Election “stolen” (from white voters)
Yet that is exactly what is happening now. Consider, for example, the main areas where the “stolen election” myth is aimed: One is in mainly Latino areas of Arizona. Another is areas in and around Philadelphia (Pennsylvania) and Detroit (Michigan). Finally, there is the state of Georgia, whose black voters mobilized twice to defeat Republicans. (Black people compose 32% of Georgia’s population as opposed to about 13% nationally.)
Stolen election indeed. More like “stolen” from white bigots and Christian fanatics. That is the significance of a recent poll (https://www.americansurveycenter.org/research/after-the-ballots-are-counted-conspiracies-political-violence-and-american-exceptionalism/) which showed that 36% of Americans and 55% of Republicans agree that violence may be necessary to preserve “the American way of life.” (We all know what“American way of life” means: standard, middle class, Hollywood-scripted, white culture.)
The US capitalist class has ruled for over 150 years by keeping these forces alive but under control, at least nationally. (They were given free reign in a minority of the country – the Southern states – for decades.) They see no reason to abandon this means of rule at this time. The fact that Trump came so close to getting reelected shows the degree to which their control has eroded over the last ten years or so.

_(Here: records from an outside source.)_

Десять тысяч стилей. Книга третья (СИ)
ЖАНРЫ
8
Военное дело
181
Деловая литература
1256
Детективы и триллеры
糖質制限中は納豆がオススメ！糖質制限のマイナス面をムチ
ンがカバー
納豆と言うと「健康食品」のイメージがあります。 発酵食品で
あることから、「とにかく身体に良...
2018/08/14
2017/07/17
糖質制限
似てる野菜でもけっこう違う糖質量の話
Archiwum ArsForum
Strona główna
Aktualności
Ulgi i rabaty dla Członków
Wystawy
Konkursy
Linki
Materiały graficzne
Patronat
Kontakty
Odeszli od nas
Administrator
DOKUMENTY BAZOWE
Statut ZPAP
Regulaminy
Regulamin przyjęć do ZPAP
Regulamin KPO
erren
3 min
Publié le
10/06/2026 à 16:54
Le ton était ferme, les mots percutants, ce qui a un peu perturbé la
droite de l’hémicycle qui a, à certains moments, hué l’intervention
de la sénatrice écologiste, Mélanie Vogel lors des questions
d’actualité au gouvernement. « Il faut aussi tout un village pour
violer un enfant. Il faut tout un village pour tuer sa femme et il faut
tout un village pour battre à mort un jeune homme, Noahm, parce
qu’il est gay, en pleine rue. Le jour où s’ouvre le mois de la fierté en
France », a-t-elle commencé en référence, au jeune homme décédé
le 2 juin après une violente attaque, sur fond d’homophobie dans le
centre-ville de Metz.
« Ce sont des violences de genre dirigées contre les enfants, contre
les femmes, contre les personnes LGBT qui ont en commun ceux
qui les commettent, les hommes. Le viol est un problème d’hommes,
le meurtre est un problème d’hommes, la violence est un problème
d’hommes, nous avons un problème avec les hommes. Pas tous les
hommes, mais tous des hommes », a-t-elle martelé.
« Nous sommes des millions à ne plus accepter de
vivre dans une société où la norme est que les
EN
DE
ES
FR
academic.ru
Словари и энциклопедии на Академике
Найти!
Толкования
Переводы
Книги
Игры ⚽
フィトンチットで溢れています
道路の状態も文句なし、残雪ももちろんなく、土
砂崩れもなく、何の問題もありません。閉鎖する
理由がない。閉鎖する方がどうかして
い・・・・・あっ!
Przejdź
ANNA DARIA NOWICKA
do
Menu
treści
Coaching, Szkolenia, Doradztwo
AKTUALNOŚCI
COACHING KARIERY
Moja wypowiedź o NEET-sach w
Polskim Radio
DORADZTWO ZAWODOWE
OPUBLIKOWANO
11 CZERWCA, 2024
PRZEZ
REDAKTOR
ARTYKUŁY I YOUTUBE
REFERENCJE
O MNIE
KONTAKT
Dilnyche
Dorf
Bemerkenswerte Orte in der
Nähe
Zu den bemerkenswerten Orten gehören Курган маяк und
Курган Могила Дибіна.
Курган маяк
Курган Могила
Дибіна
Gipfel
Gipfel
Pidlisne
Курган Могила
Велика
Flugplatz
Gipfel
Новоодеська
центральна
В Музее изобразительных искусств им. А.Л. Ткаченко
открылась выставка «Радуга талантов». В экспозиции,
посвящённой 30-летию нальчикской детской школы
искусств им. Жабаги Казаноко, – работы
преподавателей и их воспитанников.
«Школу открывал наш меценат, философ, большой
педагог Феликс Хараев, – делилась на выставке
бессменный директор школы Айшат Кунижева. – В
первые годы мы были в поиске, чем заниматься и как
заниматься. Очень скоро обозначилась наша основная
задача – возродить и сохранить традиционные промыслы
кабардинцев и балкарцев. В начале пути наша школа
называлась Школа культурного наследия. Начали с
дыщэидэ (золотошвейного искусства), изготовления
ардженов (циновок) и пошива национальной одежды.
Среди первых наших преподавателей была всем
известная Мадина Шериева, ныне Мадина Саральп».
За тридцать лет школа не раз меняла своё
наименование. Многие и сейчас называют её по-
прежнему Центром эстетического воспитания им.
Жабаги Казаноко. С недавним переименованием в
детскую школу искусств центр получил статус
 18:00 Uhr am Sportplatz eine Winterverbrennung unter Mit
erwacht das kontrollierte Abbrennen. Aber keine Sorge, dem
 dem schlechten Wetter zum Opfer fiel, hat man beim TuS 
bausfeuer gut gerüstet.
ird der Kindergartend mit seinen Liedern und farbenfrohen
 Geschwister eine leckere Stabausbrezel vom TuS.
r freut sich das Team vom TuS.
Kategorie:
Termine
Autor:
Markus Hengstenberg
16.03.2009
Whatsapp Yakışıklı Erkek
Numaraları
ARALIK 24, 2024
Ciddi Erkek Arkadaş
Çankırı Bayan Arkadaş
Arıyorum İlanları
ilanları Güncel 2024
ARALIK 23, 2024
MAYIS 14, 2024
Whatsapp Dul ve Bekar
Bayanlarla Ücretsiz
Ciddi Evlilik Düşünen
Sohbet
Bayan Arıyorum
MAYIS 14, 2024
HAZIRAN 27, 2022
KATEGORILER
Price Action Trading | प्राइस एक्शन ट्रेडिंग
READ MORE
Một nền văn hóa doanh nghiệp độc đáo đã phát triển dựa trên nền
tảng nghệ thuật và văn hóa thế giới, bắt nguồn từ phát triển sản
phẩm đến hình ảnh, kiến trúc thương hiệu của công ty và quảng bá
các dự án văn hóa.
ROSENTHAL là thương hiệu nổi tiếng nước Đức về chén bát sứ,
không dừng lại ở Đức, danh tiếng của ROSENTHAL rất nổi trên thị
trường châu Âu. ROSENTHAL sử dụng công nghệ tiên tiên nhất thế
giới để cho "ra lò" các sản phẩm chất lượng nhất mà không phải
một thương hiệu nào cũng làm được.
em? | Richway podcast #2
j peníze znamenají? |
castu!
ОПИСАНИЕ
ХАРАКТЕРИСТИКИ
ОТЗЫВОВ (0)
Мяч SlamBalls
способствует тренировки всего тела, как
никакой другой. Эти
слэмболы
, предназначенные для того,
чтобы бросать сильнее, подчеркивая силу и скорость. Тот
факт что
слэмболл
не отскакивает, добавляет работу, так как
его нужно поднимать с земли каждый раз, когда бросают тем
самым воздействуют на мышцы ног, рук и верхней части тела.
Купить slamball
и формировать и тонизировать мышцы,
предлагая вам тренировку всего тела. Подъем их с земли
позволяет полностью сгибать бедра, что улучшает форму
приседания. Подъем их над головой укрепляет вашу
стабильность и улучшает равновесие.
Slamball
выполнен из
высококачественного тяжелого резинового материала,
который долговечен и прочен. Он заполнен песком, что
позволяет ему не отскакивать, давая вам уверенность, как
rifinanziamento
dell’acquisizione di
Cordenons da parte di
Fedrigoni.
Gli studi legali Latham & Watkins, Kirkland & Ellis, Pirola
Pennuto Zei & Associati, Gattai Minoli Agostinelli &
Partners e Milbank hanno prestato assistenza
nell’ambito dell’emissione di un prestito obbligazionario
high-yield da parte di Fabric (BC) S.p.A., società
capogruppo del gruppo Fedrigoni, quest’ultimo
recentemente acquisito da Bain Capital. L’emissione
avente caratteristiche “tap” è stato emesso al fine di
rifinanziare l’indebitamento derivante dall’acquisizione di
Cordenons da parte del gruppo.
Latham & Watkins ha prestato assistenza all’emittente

If January 6 was what Trump stoked while he was on his way out the door, imagine what he would have done had he had another four years.
Next four years
Over the next two years, there will be an all-out push to get Republican state election officials who are more reliable than the likes of Raffensberger and Shirkey – officials who are willing to openly steal elections, especially away from black voters. The way to combat them will not be lobbying or telephone blitzes. It will be through an independent mobilization and organization of the working class. If there is one thing all wings of the Democratic Party fear more than a racist overthrow of US capitalist democracy, it is exactly such a mobilization. All the more reason to break from their thrall.